For years prior to Valorant, many women who played video games (especially online competitive video games) largely lived in the shadows, perpetually on mute, and under gamer tags that didn’t denote their gender. The reason for this is largely because men don’t take women who play video games seriously. For many online co-op games, the second you speak into that mic and your voice isn’t that of a baritone 24 year old male, you are belittled, called names, and flooded by misogynistic comments that question your capabilities to play the game. Men have voted to kick women out of a game or intentionally locked women out of playing a game by reporting them. I’ve been in competitive matches where the reason that we lost was attributed to the fact that “there was a woman on the team”. While there is definitely no shortage of toxic male behavior in Valorant, the sheer number of women who play the game make it so that sentiments like “women can’t play video games” or “we’re going to lose because we have a woman on our team” are largely shut down by other players in the scene. 

#GGForAll:

ESL (Electronic Sports League), the world’s leading esports platform, created an initiative called #GGForAll  (for non-gamers, “gg” means “good game” and is usually sent into chat or spoken over comms after a competitive match) which promotes the female competitive gaming scene. ESL set-up an entire circuit dedicated to female teams in the competitive FPS, Counterstrike: Global Offensive with major cash prizes; a significant step towards legitimizing the strong & capable female presence in video games. ESL includes this quote on their page for #GGForAll:

“We strive to achieve an environment where discrimination and toxicity is removed. We believe in a world where everyone has the right to enjoy the games they love, the right to play, to participate and to progress. From grassroot grinders, casual gamers and elite pro athletes. We believe all players deserve equal respect, support and opportunity.”

-ESL Gaming

ESL has helped promote the success of many female competitive teams as well as paved the way for the gaming industry to become more accepting of female gamers. It is strange to have competitive circuits split between genders, but this is a significant step in creating more opportunities for women to even get to the pro league. Hopefully from there, it will be easier to integrate competitive co-op play.

Study material:

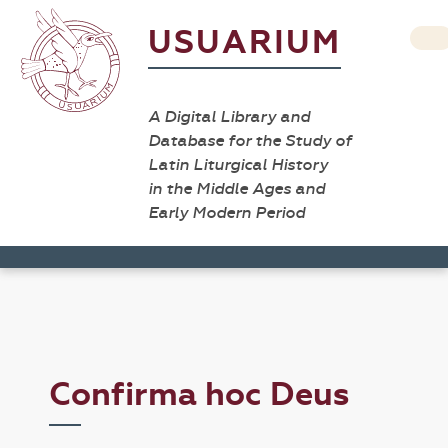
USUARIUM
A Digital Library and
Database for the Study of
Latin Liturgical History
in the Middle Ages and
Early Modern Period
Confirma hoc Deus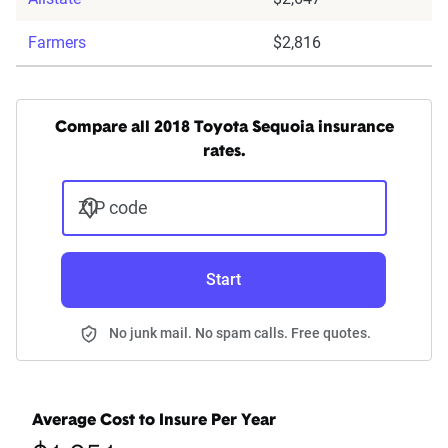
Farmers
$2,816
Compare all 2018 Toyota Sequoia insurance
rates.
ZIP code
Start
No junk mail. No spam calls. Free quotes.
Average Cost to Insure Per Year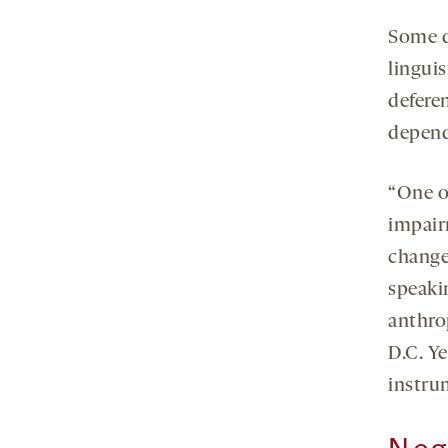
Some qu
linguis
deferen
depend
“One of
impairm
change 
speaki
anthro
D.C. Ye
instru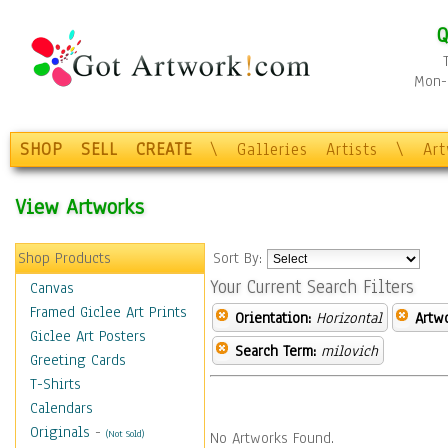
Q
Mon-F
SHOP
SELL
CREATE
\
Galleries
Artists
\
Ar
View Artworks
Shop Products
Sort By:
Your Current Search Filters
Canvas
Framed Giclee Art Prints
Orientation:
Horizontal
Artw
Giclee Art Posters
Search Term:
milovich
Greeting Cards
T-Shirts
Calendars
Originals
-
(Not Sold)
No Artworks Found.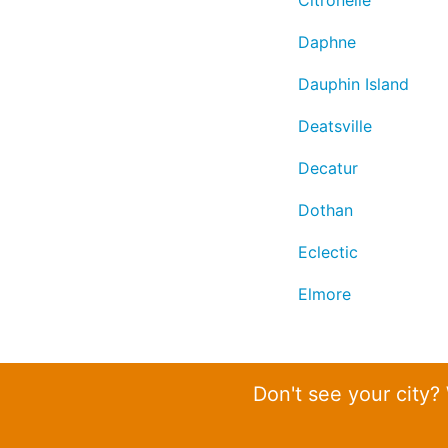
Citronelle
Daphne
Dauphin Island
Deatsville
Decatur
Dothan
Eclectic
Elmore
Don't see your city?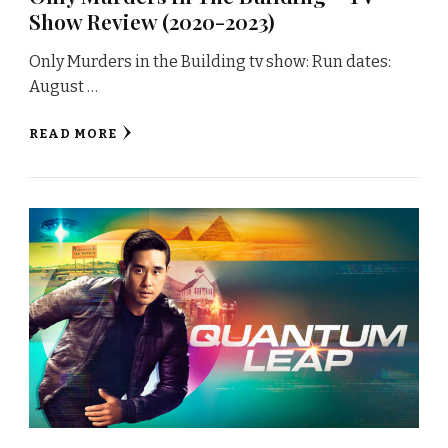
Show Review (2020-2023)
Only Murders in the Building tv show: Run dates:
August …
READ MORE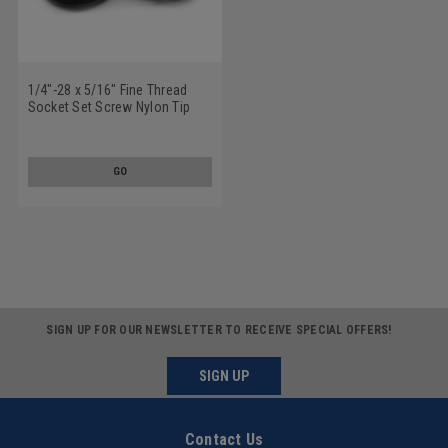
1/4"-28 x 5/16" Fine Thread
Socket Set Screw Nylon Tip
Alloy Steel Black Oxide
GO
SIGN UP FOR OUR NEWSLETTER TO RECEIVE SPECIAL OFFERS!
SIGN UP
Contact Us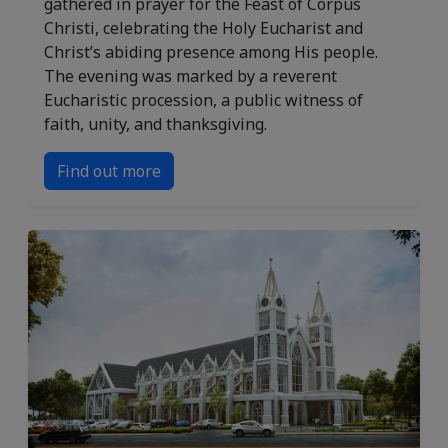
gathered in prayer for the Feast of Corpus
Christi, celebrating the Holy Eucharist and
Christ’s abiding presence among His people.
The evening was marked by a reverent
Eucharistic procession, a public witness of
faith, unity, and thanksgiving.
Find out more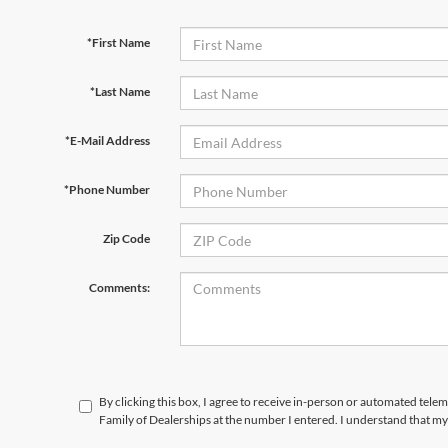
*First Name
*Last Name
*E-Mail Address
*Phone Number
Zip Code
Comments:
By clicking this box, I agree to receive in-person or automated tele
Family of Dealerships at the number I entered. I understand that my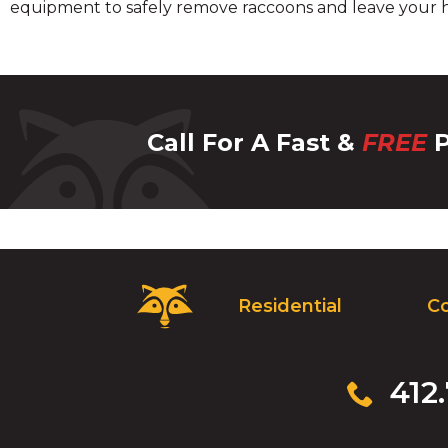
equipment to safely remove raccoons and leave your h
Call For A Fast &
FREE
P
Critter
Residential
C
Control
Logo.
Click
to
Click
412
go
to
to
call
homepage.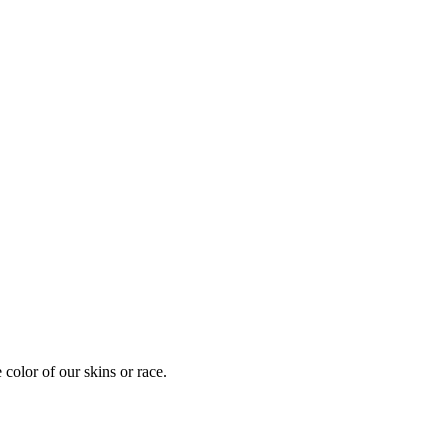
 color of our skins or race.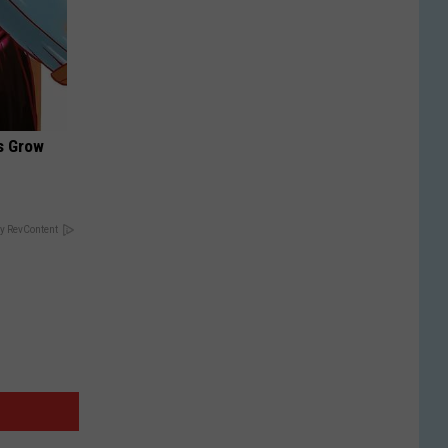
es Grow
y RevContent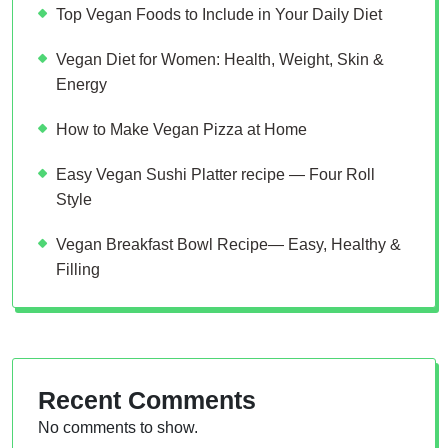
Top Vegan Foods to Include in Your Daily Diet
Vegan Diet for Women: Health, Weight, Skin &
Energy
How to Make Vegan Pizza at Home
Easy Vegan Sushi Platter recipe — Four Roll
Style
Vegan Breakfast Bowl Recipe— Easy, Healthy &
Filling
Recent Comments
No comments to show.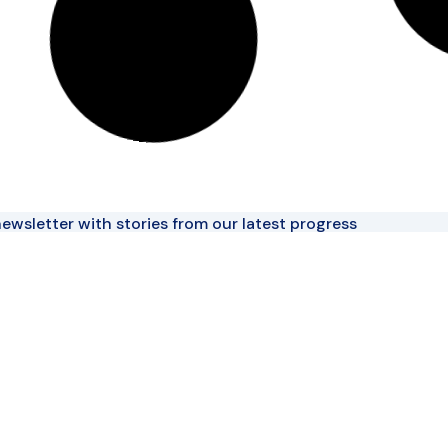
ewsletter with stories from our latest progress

Exercise tasks:
(a) In the passage on women in competitive gaming, for which game did ESL set up a circuit dedicated to female teams?
(b) Pick up the passage on women in competitive gaming after its final sentence and continue it.

Answers to the problems:
(a) Counterstrike: Global Offensive.

(b)
A Ways to Go:

While the gaming scene has made an incredible transformation in just a few years for women everywhere, there is still a ways to go. The environment that is facilitated by male gamers is still overwhelmingly toxic, misogynistic, sexist, and unaccepting to folks who aren’t straight-passing men. Most notably, the gaming scene has specifically become more accepting for women who are really good at video games. The only women I’ve ever heard on mic in a competitive video game were women who were at the top of the scoreboard. We feel like we have to prove to everyone else in the game that we’re capable of performing at the highest of levels before we feel comfortable revealing that we’re a woman. Men at the bottom or middle of the scoreboard have no problem talking and revealing their gender, despite their quality of play during that game. They don’t feel like they have anything to prove. They’ve already been proven by being a man in a video game, so it doesn’t matter whether you’re particularly good or bad at gaming, there is naturally a seat (and a mic) for you at the table. You can’t be a woman and bad at a video game. That is not acceptable. 

COVID-19 helped to create the perfect circumstances for women to participate in video games at the same level and with the same passion as men do. Quarantine made video games more accessible and appealing than ever to a broader variety of people. I truly believe that the majority of women who play video games in their pastimes today, would not be doing so if it weren’t facilitated by COVID-19, the rise of TikTok, and the release of Valorant during 2020. 

Gaming for women will be at its best when we can make our gamer tags anything that we want. Gaming for women will become a safe place when we can play whatever video game that we want and go on voice chat if we need to. Gaming for women will reach equality when it’s recognized that women can be good, bad, average, and everything in between at any video game.